* Exercise
Please retype, line for line, the part of the records that opens with the line containing "how : string" and closes with the line containing "linecolor : color". Include both of those lines.

(Study material)

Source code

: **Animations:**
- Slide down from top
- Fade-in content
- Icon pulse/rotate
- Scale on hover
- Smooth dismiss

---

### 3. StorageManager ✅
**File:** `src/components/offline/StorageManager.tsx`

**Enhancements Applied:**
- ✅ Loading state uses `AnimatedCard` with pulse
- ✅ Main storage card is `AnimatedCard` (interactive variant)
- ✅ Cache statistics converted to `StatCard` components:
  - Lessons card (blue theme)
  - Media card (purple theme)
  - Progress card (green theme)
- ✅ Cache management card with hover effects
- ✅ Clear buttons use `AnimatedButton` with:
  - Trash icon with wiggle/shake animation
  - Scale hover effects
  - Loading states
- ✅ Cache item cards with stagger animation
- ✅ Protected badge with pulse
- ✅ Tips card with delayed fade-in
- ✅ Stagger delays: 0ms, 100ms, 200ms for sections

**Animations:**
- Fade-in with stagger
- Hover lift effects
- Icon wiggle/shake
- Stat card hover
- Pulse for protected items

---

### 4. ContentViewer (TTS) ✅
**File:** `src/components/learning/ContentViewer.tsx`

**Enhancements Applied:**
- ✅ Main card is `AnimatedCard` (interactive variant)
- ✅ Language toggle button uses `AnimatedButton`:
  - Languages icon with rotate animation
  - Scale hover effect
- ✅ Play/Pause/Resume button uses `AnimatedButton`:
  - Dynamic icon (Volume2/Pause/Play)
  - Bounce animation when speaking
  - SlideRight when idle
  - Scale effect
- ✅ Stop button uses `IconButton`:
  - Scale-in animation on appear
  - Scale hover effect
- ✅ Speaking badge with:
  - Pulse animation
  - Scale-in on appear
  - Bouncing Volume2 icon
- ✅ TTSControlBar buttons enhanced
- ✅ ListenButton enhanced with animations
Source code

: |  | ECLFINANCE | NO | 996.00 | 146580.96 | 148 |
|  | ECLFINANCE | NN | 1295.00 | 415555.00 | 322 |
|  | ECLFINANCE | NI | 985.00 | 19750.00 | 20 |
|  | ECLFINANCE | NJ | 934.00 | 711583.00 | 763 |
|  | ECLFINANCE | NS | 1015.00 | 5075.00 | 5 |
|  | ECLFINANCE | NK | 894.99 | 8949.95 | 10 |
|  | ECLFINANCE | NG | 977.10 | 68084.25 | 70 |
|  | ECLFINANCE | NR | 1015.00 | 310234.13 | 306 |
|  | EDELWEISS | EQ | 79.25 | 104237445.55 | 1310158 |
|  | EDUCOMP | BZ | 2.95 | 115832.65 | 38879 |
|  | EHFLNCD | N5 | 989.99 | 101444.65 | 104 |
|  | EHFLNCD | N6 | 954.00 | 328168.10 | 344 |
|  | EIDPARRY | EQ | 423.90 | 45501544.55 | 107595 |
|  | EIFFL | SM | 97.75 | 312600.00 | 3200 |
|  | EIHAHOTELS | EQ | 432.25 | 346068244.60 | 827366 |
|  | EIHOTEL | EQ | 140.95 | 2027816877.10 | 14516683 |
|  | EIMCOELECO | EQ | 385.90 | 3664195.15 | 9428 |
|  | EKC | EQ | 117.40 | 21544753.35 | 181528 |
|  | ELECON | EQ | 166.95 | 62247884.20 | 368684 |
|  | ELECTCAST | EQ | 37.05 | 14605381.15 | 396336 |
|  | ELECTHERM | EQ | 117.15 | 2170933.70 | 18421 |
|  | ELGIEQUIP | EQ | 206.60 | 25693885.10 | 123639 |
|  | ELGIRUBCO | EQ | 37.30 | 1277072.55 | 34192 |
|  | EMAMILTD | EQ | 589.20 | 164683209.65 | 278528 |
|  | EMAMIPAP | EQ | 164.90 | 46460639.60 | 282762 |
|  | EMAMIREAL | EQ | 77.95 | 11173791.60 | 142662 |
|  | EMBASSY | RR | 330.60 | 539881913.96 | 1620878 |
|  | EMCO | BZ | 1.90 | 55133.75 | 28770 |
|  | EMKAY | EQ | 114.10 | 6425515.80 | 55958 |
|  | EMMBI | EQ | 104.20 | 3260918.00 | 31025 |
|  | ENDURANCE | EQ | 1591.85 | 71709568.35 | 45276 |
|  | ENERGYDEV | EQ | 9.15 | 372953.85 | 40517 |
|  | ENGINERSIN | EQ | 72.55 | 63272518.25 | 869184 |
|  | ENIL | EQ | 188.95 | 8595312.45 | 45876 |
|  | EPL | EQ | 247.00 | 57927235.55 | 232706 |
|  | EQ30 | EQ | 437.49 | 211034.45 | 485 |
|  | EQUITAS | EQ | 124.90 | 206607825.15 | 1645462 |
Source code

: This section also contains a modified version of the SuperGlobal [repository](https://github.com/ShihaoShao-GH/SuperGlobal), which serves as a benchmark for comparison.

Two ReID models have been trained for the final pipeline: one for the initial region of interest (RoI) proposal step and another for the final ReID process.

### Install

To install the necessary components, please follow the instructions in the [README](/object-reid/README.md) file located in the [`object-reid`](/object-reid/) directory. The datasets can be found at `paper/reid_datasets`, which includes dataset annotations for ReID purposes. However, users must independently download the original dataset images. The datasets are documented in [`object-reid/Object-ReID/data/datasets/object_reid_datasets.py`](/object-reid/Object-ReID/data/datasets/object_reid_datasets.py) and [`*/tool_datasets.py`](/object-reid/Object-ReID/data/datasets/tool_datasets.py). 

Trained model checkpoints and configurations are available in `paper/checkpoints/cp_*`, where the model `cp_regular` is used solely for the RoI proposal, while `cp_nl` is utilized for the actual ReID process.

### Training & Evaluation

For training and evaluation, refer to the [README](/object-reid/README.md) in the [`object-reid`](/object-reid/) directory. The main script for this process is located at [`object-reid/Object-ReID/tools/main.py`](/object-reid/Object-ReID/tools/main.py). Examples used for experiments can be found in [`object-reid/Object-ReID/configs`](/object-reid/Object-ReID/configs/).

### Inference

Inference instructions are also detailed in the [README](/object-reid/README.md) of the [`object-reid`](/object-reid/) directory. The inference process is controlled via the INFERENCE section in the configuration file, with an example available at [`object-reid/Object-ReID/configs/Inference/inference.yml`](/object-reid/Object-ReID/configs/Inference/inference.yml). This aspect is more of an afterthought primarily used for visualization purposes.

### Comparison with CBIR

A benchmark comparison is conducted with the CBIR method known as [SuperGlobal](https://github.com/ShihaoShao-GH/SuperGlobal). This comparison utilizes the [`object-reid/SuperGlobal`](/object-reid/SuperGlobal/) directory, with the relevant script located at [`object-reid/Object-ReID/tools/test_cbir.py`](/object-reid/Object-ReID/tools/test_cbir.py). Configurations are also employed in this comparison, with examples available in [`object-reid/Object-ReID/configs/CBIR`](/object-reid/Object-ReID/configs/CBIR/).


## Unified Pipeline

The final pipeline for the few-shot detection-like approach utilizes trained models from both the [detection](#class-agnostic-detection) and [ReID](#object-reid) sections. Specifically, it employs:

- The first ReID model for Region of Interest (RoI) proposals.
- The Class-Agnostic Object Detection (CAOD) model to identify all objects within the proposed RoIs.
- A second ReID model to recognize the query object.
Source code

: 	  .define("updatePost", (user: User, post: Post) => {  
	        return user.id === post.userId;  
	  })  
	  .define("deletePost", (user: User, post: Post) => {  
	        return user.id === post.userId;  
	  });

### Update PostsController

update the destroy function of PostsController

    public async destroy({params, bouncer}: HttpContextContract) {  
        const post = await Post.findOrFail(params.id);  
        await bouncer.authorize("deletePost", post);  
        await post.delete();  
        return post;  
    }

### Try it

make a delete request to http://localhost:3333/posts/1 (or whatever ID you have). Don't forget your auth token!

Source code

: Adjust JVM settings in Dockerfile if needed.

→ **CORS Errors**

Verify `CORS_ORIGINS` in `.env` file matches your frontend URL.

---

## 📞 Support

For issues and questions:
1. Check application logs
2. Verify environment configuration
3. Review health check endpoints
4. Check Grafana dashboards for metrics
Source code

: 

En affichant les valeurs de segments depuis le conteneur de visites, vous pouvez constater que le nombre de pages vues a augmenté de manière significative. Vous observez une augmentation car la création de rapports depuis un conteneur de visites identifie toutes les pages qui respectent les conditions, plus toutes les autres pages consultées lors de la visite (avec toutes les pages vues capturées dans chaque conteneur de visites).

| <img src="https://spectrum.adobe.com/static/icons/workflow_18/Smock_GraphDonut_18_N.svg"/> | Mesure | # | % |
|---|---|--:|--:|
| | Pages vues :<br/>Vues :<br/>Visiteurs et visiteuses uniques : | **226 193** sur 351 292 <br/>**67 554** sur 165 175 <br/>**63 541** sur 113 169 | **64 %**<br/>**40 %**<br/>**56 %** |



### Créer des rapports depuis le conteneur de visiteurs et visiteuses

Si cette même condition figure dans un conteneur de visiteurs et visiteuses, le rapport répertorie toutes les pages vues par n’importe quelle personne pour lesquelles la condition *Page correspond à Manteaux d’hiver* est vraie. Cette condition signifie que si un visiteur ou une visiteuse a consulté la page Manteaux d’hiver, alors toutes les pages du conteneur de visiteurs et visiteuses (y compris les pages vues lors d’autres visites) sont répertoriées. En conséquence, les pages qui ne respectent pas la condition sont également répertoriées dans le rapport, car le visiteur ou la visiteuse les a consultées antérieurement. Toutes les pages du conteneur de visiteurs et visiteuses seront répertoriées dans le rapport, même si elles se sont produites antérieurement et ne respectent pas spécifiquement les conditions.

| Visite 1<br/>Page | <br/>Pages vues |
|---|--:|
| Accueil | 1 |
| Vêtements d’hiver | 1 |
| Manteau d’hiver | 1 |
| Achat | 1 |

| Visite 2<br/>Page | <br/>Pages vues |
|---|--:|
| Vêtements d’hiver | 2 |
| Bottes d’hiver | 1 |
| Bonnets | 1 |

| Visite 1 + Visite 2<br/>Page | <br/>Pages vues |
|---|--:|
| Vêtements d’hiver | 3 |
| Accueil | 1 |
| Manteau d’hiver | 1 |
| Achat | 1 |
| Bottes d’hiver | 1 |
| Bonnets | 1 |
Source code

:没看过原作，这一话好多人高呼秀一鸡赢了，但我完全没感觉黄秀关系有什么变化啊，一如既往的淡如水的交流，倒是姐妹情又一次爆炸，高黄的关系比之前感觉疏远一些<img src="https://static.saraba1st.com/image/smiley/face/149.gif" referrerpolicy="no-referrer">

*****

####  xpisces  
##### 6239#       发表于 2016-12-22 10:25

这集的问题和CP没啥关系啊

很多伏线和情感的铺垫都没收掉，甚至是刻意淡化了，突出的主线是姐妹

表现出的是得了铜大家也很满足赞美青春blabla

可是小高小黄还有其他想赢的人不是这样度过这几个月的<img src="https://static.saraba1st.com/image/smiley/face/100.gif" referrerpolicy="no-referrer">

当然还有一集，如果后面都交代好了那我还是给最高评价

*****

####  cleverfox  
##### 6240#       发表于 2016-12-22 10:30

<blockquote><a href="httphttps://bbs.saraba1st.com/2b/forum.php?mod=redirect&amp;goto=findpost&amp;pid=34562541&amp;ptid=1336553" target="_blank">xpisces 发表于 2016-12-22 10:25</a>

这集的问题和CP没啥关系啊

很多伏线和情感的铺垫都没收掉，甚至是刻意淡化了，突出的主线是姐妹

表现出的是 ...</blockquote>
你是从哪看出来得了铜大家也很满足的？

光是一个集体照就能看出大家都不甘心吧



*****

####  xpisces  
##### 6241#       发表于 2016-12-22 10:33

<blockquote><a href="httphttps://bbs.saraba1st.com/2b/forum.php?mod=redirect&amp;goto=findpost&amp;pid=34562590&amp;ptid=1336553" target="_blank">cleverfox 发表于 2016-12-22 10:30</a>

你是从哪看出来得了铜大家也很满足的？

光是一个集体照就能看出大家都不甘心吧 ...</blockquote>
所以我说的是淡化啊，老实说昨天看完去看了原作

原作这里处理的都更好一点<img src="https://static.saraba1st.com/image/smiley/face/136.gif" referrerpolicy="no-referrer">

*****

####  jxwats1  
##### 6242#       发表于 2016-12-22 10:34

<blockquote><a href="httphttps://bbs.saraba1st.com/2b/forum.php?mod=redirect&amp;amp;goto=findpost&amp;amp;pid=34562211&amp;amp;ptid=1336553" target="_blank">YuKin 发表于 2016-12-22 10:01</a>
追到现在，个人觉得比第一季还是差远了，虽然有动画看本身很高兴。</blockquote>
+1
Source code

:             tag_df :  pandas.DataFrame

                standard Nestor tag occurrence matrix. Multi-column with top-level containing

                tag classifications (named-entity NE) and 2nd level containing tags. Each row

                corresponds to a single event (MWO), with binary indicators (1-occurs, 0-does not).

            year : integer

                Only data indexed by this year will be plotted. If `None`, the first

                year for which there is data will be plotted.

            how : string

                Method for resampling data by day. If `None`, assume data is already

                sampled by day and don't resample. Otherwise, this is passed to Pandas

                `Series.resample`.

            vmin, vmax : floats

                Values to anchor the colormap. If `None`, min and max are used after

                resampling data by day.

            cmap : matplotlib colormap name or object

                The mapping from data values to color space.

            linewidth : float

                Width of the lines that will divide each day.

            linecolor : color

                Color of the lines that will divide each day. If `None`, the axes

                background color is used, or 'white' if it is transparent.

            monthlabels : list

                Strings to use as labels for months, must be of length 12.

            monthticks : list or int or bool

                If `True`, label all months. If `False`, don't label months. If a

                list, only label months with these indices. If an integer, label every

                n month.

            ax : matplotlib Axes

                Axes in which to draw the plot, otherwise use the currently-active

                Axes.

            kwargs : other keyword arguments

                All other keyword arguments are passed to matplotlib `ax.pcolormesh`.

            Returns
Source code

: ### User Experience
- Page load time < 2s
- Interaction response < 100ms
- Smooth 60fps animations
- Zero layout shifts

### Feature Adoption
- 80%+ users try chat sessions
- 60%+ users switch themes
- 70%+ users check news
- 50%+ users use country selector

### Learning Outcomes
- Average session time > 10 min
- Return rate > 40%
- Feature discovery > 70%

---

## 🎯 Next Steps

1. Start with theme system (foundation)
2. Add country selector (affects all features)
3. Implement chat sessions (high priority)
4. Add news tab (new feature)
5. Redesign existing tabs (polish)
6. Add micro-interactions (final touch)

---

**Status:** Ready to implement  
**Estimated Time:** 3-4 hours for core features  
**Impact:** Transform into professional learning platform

(End Study material)

* Output of the task
            how : string

                Method for resampling data by day. If `None`, assume data is already

                sampled by day and don't resample. Otherwise, this is passed to Pandas

                `Series.resample`.

            vmin, vmax : floats

                Values to anchor the colormap. If `None`, min and max are used after

                resampling data by day.

            cmap : matplotlib colormap name or object

                The mapping from data values to color space.

            linewidth : float

                Width of the lines that will divide each day.

            linecolor : color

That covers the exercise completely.